Would you reproduce the entries exactly, including every line?

════════

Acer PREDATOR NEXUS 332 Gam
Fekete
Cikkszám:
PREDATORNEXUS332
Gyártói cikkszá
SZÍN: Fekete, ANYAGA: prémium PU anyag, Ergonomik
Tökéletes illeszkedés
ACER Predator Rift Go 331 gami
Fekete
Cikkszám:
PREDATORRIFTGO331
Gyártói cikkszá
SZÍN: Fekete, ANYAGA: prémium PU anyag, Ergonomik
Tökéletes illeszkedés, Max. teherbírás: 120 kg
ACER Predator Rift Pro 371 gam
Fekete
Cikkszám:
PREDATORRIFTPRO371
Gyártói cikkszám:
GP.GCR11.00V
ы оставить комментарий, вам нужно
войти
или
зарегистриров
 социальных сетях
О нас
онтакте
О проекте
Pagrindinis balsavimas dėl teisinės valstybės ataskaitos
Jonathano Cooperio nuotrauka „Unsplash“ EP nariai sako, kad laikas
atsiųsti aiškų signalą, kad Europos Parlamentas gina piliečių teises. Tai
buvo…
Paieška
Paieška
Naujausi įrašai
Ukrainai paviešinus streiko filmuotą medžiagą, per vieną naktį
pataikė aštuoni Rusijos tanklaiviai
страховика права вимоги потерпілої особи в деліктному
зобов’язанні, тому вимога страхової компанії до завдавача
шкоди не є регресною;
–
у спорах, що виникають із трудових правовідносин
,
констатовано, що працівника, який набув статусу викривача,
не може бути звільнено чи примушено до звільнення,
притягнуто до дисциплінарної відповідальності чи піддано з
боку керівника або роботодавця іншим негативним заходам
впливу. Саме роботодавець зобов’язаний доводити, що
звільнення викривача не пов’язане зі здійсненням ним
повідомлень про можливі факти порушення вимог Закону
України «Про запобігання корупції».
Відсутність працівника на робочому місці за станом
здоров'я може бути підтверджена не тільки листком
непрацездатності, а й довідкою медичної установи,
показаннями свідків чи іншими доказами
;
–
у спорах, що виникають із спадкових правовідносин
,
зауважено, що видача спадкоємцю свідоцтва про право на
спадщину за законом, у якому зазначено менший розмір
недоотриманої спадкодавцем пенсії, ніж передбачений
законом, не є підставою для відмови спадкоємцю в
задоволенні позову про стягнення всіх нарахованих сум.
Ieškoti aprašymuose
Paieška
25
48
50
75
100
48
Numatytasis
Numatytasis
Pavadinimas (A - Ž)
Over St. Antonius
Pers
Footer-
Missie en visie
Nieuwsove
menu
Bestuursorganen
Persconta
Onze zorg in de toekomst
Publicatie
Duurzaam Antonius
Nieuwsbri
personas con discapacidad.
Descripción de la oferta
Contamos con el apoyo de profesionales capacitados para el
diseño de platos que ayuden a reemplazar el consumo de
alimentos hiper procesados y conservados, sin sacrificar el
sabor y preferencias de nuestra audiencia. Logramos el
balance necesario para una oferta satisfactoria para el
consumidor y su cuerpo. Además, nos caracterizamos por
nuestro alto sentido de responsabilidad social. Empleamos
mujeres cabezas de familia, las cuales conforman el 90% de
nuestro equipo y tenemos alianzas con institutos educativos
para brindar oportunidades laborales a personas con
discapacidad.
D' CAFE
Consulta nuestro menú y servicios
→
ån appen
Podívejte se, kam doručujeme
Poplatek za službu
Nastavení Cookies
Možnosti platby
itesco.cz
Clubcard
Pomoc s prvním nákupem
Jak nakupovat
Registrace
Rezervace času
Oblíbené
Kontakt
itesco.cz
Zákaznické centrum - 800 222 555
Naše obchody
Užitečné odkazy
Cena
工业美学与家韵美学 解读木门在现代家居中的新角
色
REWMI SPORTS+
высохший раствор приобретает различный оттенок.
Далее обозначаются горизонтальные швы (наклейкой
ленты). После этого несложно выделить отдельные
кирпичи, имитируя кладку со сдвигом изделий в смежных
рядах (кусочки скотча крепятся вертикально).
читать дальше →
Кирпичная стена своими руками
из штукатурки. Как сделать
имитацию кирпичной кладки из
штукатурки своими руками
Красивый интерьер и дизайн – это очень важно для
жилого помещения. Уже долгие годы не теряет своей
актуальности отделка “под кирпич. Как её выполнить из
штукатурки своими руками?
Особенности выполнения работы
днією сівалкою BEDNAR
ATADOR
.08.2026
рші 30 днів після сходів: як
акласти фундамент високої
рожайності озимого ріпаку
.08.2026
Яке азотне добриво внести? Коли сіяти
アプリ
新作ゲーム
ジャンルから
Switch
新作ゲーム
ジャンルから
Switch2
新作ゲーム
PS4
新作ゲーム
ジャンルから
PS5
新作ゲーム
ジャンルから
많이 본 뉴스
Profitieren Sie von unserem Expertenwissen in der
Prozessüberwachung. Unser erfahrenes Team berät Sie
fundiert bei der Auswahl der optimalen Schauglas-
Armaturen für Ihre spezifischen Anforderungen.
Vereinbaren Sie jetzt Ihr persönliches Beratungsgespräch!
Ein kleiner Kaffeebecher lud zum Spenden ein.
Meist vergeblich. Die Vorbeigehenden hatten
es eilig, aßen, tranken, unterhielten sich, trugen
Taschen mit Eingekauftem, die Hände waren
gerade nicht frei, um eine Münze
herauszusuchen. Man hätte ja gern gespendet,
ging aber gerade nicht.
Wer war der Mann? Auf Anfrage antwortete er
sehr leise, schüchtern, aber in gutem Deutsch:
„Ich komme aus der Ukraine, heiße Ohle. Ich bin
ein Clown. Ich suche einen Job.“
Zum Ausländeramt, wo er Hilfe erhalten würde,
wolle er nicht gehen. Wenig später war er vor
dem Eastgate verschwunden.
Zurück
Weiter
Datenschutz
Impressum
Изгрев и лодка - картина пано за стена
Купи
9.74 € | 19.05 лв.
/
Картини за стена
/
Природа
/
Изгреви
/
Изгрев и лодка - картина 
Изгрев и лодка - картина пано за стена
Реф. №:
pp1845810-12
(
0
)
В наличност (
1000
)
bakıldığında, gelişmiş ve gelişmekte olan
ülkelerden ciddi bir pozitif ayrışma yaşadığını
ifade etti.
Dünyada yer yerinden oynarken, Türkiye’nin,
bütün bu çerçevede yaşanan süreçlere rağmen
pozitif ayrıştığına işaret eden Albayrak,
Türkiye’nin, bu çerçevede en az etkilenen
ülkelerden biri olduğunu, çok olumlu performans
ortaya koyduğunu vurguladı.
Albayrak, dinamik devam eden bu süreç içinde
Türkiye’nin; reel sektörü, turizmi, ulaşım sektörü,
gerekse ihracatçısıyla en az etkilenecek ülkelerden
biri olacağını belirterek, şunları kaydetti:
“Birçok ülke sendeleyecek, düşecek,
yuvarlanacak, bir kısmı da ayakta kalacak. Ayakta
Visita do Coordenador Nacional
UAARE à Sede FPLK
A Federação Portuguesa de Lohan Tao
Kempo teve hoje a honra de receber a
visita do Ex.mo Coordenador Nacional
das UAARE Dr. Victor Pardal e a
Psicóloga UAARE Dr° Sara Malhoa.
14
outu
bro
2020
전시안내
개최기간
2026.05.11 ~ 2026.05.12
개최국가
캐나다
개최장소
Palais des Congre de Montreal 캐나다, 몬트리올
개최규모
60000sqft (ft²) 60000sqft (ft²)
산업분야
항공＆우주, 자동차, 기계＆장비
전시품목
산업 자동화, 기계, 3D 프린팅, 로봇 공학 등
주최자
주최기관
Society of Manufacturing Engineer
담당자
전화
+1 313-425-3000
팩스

════════

**Response area**
Acer PREDATOR NEXUS 332 Gam
Fekete
Cikkszám:
PREDATORNEXUS332
Gyártói cikkszá
SZÍN: Fekete, ANYAGA: prémium PU anyag, Ergonomik
Tökéletes illeszkedés
ACER Predator Rift Go 331 gami
Fekete
Cikkszám:
PREDATORRIFTGO331
Gyártói cikkszá
SZÍN: Fekete, ANYAGA: prémium PU anyag, Ergonomik
Tökéletes illeszkedés, Max. teherbírás: 120 kg
ACER Predator Rift Pro 371 gam
Fekete
Cikkszám:
PREDATORRIFTPRO371
Gyártói cikkszám:
GP.GCR11.00V
ы оставить комментарий, вам нужно
войти
или
зарегистриров
 социальных сетях
О нас
онтакте
О проекте
Pagrindinis balsavimas dėl teisinės valstybės ataskaitos
Jonathano Cooperio nuotrauka „Unsplash“ EP nariai sako, kad laikas
atsiųsti aiškų signalą, kad Europos Parlamentas gina piliečių teises. Tai
buvo…
Paieška
Paieška
Naujausi įrašai
Ukrainai paviešinus streiko filmuotą medžiagą, per vieną naktį
pataikė aštuoni Rusijos tanklaiviai
страховика права вимоги потерпілої особи в деліктному
зобов’язанні, тому вимога страхової компанії до завдавача
шкоди не є регресною;
–
у спорах, що виникають із трудових правовідносин
,
констатовано, що працівника, який набув статусу викривача,
не може бути звільнено чи примушено до звільнення,
притягнуто до дисциплінарної відповідальності чи піддано з
боку керівника або роботодавця іншим негативним заходам
впливу. Саме роботодавець зобов’язаний доводити, що
звільнення викривача не пов’язане зі здійсненням ним
повідомлень про можливі факти порушення вимог Закону
України «Про запобігання корупції».
Відсутність працівника на робочому місці за станом
здоров'я може бути підтверджена не тільки листком
непрацездатності, а й довідкою медичної установи,
показаннями свідків чи іншими доказами
;
–
у спорах, що виникають із спадкових правовідносин
,
зауважено, що видача спадкоємцю свідоцтва про право на
спадщину за законом, у якому зазначено менший розмір
недоотриманої спадкодавцем пенсії, ніж передбачений
законом, не є підставою для відмови спадкоємцю в
задоволенні позову про стягнення всіх нарахованих сум.
Ieškoti aprašymuose
Paieška
25
48
50
75
100
48
Numatytasis
Numatytasis
Pavadinimas (A - Ž)
Over St. Antonius
Pers
Footer-
Missie en visie
Nieuwsove
menu
Bestuursorganen
Persconta
Onze zorg in de toekomst
Publicatie
Duurzaam Antonius
Nieuwsbri
personas con discapacidad.
Descripción de la oferta
Contamos con el apoyo de profesionales capacitados para el
diseño de platos que ayuden a reemplazar el consumo de
alimentos hiper procesados y conservados, sin sacrificar el
sabor y preferencias de nuestra audiencia. Logramos el
balance necesario para una oferta satisfactoria para el
consumidor y su cuerpo. Además, nos caracterizamos por
nuestro alto sentido de responsabilidad social. Empleamos
mujeres cabezas de familia, las cuales conforman el 90% de
nuestro equipo y tenemos alianzas con institutos educativos
para brindar oportunidades laborales a personas con
discapacidad.
D' CAFE
Consulta nuestro menú y servicios
→
ån appen
Podívejte se, kam doručujeme
Poplatek za službu
Nastavení Cookies
Možnosti platby
itesco.cz
Clubcard
Pomoc s prvním nákupem
Jak nakupovat
Registrace
Rezervace času
Oblíbené
Kontakt
itesco.cz
Zákaznické centrum - 800 222 555
Naše obchody
Užitečné odkazy
Cena
工业美学与家韵美学 解读木门在现代家居中的新角
色
REWMI SPORTS+
высохший раствор приобретает различный оттенок.
Далее обозначаются горизонтальные швы (наклейкой
ленты). После этого несложно выделить отдельные
кирпичи, имитируя кладку со сдвигом изделий в смежных
рядах (кусочки скотча крепятся вертикально).
читать дальше →
Кирпичная стена своими руками
из штукатурки. Как сделать
имитацию кирпичной кладки из
штукатурки своими руками
Красивый интерьер и дизайн – это очень важно для
жилого помещения. Уже долгие годы не теряет своей
актуальности отделка “под кирпич. Как её выполнить из
штукатурки своими руками?
Особенности выполнения работы
днією сівалкою BEDNAR
ATADOR
.08.2026
рші 30 днів після сходів: як
акласти фундамент високої
рожайності озимого ріпаку
.08.2026
Яке азотне добриво внести? Коли сіяти
アプリ
新作ゲーム
ジャンルから
Switch
新作ゲーム
ジャンルから
Switch2
新作ゲーム
PS4
新作ゲーム
ジャンルから
PS5
新作ゲーム
ジャンルから
많이 본 뉴스
Profitieren Sie von unserem Expertenwissen in der
Prozessüberwachung. Unser erfahrenes Team berät Sie
fundiert bei der Auswahl der optimalen Schauglas-
Armaturen für Ihre spezifischen Anforderungen.
Vereinbaren Sie jetzt Ihr persönliches Beratungsgespräch!
Ein kleiner Kaffeebecher lud zum Spenden ein.
Meist vergeblich. Die Vorbeigehenden hatten
es eilig, aßen, tranken, unterhielten sich, trugen
Taschen mit Eingekauftem, die Hände waren
gerade nicht frei, um eine Münze
herauszusuchen. Man hätte ja gern gespendet,
ging aber gerade nicht.
Wer war der Mann? Auf Anfrage antwortete er
sehr leise, schüchtern, aber in gutem Deutsch:
„Ich komme aus der Ukraine, heiße Ohle. Ich bin
ein Clown. Ich suche einen Job.“
Zum Ausländeramt, wo er Hilfe erhalten würde,
wolle er nicht gehen. Wenig später war er vor
dem Eastgate verschwunden.
Zurück
Weiter
Datenschutz
Impressum
Изгрев и лодка - картина пано за стена
Купи
9.74 € | 19.05 лв.
/
Картини за стена
/
Природа
/
Изгреви
/
Изгрев и лодка - картина 
Изгрев и лодка - картина пано за стена
Реф. №:
pp1845810-12
(
0
)
В наличност (
1000
)
bakıldığında, gelişmiş ve gelişmekte olan
ülkelerden ciddi bir pozitif ayrışma yaşadığını
ifade etti.
Dünyada yer yerinden oynarken, Türkiye’nin,
bütün bu çerçevede yaşanan süreçlere rağmen
pozitif ayrıştığına işaret eden Albayrak,
Türkiye’nin, bu çerçevede en az etkilenen
ülkelerden biri olduğunu, çok olumlu performans
ortaya koyduğunu vurguladı.
Albayrak, dinamik devam eden bu süreç içinde
Türkiye’nin; reel sektörü, turizmi, ulaşım sektörü,
gerekse ihracatçısıyla en az etkilenecek ülkelerden
biri olacağını belirterek, şunları kaydetti:
“Birçok ülke sendeleyecek, düşecek,
yuvarlanacak, bir kısmı da ayakta kalacak. Ayakta
Visita do Coordenador Nacional
UAARE à Sede FPLK
A Federação Portuguesa de Lohan Tao
Kempo teve hoje a honra de receber a
visita do Ex.mo Coordenador Nacional
das UAARE Dr. Victor Pardal e a
Psicóloga UAARE Dr° Sara Malhoa.
14
outu
bro
2020
전시안내
개최기간
2026.05.11 ~ 2026.05.12
개최국가
캐나다
개최장소
Palais des Congre de Montreal 캐나다, 몬트리올
개최규모
60000sqft (ft²) 60000sqft (ft²)
산업분야
항공＆우주, 자동차, 기계＆장비
전시품목
산업 자동화, 기계, 3D 프린팅, 로봇 공학 등
주최자
주최기관
Society of Manufacturing Engineer
담당자
전화
+1 313-425-3000
팩스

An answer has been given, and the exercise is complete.